Your goal
Copy out all the records below, changing every "latitude" to "lat" and leaving everything else as it is.

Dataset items
········

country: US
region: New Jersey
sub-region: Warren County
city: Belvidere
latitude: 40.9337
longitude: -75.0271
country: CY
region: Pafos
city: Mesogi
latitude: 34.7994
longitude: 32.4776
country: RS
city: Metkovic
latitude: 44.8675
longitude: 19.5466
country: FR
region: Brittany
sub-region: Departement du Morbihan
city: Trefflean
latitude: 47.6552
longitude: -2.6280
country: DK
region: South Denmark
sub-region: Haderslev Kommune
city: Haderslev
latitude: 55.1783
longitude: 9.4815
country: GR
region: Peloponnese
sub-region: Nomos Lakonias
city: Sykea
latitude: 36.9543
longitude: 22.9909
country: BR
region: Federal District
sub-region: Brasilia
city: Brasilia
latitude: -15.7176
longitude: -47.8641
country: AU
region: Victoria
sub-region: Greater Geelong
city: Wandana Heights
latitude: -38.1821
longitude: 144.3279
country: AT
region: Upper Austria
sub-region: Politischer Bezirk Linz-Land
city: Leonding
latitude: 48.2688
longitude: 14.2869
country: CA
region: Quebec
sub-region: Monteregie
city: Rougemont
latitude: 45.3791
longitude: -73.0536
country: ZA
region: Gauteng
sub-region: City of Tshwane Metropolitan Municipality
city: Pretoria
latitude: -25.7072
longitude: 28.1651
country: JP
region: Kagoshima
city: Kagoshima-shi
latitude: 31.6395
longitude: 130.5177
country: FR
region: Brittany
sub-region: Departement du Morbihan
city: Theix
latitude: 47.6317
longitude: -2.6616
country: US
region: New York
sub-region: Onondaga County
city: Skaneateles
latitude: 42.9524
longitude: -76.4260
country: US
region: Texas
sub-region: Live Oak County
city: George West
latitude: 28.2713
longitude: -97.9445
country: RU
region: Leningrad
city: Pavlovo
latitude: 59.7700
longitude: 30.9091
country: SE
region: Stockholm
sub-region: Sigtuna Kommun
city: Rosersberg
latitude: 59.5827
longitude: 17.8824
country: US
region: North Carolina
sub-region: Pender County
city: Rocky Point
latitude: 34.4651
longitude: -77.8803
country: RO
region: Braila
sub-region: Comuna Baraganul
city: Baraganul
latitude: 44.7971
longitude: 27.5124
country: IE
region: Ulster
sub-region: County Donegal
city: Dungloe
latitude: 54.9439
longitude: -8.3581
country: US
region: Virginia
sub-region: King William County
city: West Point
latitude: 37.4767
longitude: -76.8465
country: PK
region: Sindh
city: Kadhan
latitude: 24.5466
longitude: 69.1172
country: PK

········

Complete output
country: US
region: New Jersey
sub-region: Warren County
city: Belvidere
lat: 40.9337
longitude: -75.0271
country: CY
region: Pafos
city: Mesogi
lat: 34.7994
longitude: 32.4776
country: RS
city: Metkovic
lat: 44.8675
longitude: 19.5466
country: FR
region: Brittany
sub-region: Departement du Morbihan
city: Trefflean
lat: 47.6552
longitude: -2.6280
country: DK
region: South Denmark
sub-region: Haderslev Kommune
city: Haderslev
lat: 55.1783
longitude: 9.4815
country: GR
region: Peloponnese
sub-region: Nomos Lakonias
city: Sykea
lat: 36.9543
longitude: 22.9909
country: BR
region: Federal District
sub-region: Brasilia
city: Brasilia
lat: -15.7176
longitude: -47.8641
country: AU
region: Victoria
sub-region: Greater Geelong
city: Wandana Heights
lat: -38.1821
longitude: 144.3279
country: AT
region: Upper Austria
sub-region: Politischer Bezirk Linz-Land
city: Leonding
lat: 48.2688
longitude: 14.2869
country: CA
region: Quebec
sub-region: Monteregie
city: Rougemont
lat: 45.3791
longitude: -73.0536
country: ZA
region: Gauteng
sub-region: City of Tshwane Metropolitan Municipality
city: Pretoria
lat: -25.7072
longitude: 28.1651
country: JP
region: Kagoshima
city: Kagoshima-shi
lat: 31.6395
longitude: 130.5177
country: FR
region: Brittany
sub-region: Departement du Morbihan
city: Theix
lat: 47.6317
longitude: -2.6616
country: US
region: New York
sub-region: Onondaga County
city: Skaneateles
lat: 42.9524
longitude: -76.4260
country: US
region: Texas
sub-region: Live Oak County
city: George West
lat: 28.2713
longitude: -97.9445
country: RU
region: Leningrad
city: Pavlovo
lat: 59.7700
longitude: 30.9091
country: SE
region: Stockholm
sub-region: Sigtuna Kommun
city: Rosersberg
lat: 59.5827
longitude: 17.8824
country: US
region: North Carolina
sub-region: Pender County
city: Rocky Point
lat: 34.4651
longitude: -77.8803
country: RO
region: Braila
sub-region: Comuna Baraganul
city: Baraganul
lat: 44.7971
longitude: 27.5124
country: IE
region: Ulster
sub-region: County Donegal
city: Dungloe
lat: 54.9439
longitude: -8.3581
country: US
region: Virginia
sub-region: King William County
city: West Point
lat: 37.4767
longitude: -76.8465
country: PK
region: Sindh
city: Kadhan
lat: 24.5466
longitude: 69.1172
country: PK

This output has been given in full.